Raychaudhuri equation in the finslerranders spacetime and. Raychaudhuri equation in spacetimes with torsion repositorium. That is to say a z decomposes into the sum of a multiple of the identity. To see its implications, we rewrite it in the form 3. See section iv for derivation of the general form of raychaudhuri equations for three kinematical quantities namely expansion scalar, shear and rotation. The standard raychaudhuri equation the raychaudhuri equation describes the proper time evolutionofthevolumescalar andfollowsbyapplying the ricci identity to the fundamental fourvelocity. Shear, distortion in shape without change in volume, which is trace free and. In general relativity, a test particle in free fall will trace out a geodesic. This course was given in heidelberg in the fall 2007.
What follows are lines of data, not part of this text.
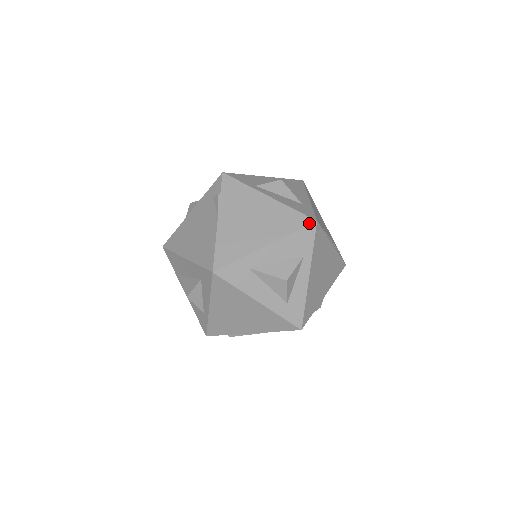
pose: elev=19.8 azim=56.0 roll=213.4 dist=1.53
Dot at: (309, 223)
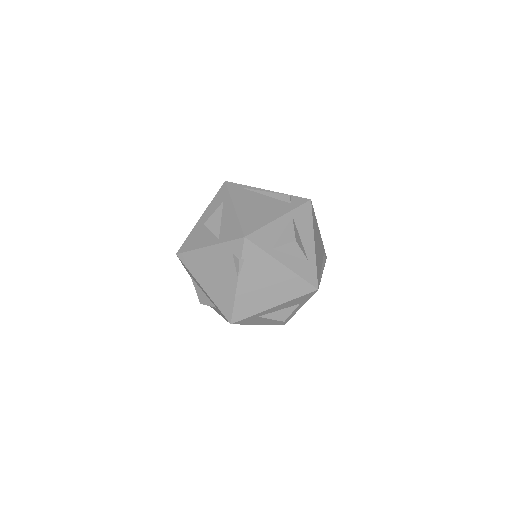
Dot at: (312, 291)
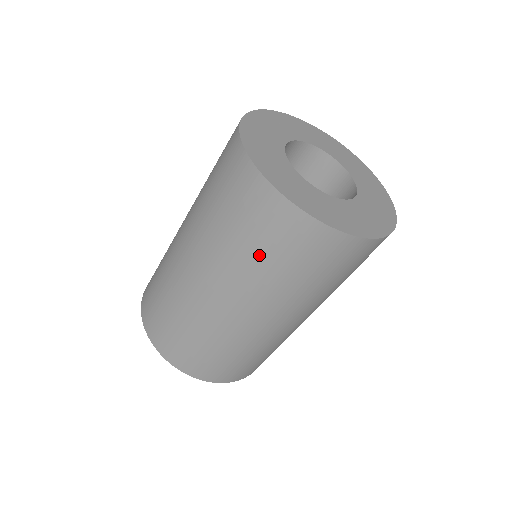
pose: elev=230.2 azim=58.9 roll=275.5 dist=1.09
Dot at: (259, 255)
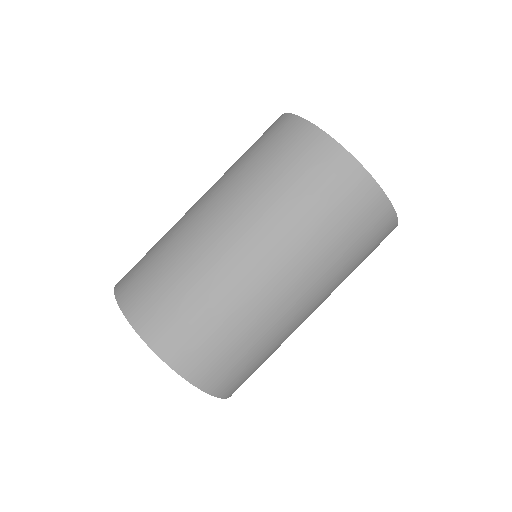
Dot at: (282, 180)
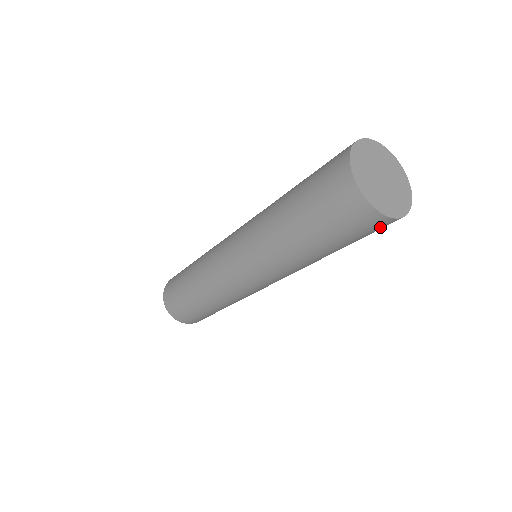
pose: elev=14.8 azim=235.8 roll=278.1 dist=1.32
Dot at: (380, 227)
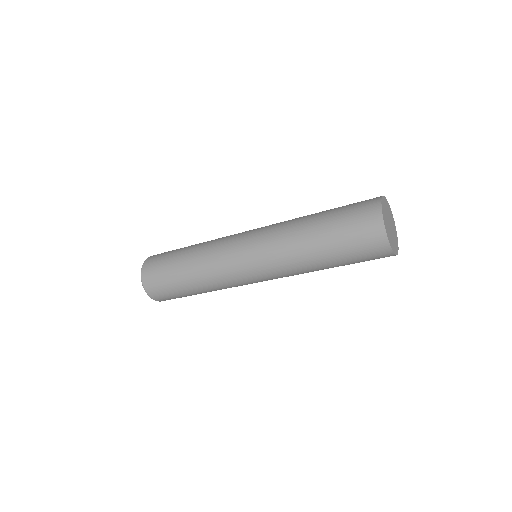
Dot at: (374, 246)
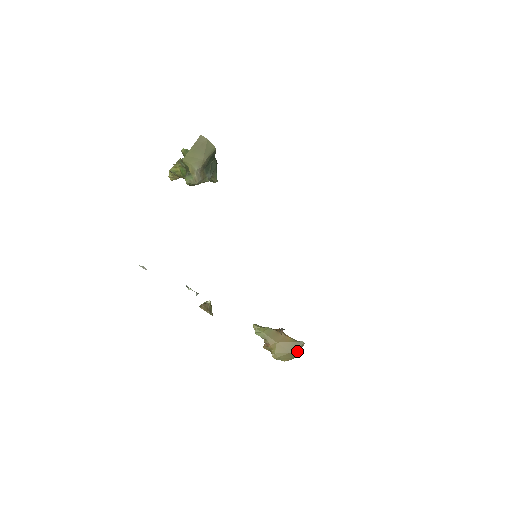
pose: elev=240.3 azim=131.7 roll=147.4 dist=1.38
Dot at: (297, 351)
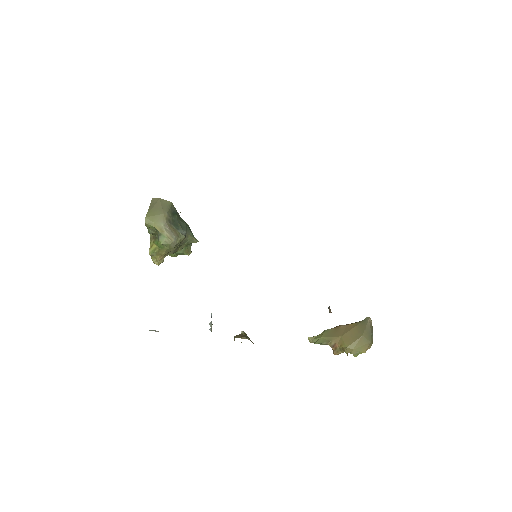
Dot at: (369, 331)
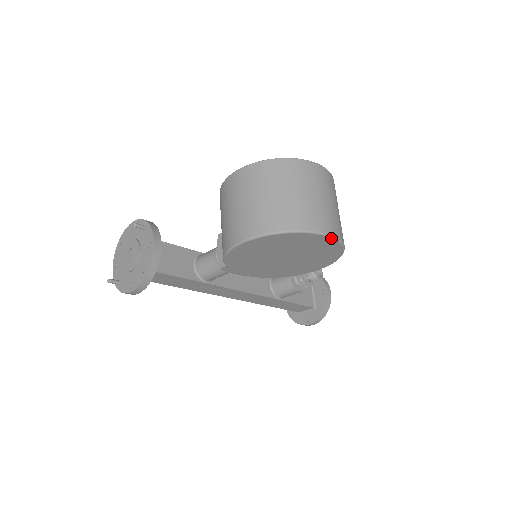
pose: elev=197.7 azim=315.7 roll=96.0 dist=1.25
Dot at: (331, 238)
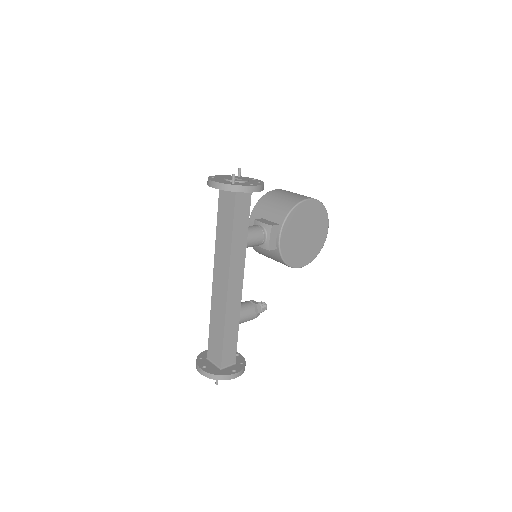
Dot at: occluded
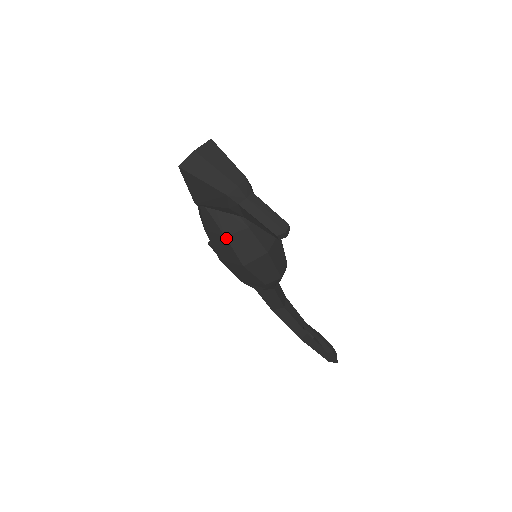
Raychaudhuri equation in spacetimes with torsion paulo luz1,2. It is an intrinsic property of the volume expansion say v is the timelike unit tangent vector of congruence of timelike geodesic is the acceleration of the flow line and is the tensor which project a vector x of the. Raychaudhuri equation wikipedia republished wiki 2. This already has a number of interesting applications, both within the adm formalism and elsewhere. Spacetime singularities and raychaudhuri equations munich. In general relativity, the raychaudhuri equation, or landau raychaudhuri equation, is a fundamental result describing the motion of nearby bits of matter. Raychaudhuri equation in spacetimes with torsion core. In particular a covariant bound on the black hole entropy can be obtained by studying the evolution of light sheets 6 as well as the flow of the renormalization group in the theory space could. These are physical examples of the raychaudhuri equation for a nonnormalized vector, unit timelike vector, and unit spacelike vector. The general focusing condition is found out and verified against the available exact solutions. Write out the raychaudhuri equation for the geodesics of comoving matter in the flrw universe and show that it is reduced to the second friedman equation. Now we present some new interesting applications of the generalized landauraychaudhuri equation. The raychaudhuri equation is sometimes referred to as the landauraychaudhuri equation. Raychaudhuri equation in the finslerranders spacetime and generalized scalartensor theories.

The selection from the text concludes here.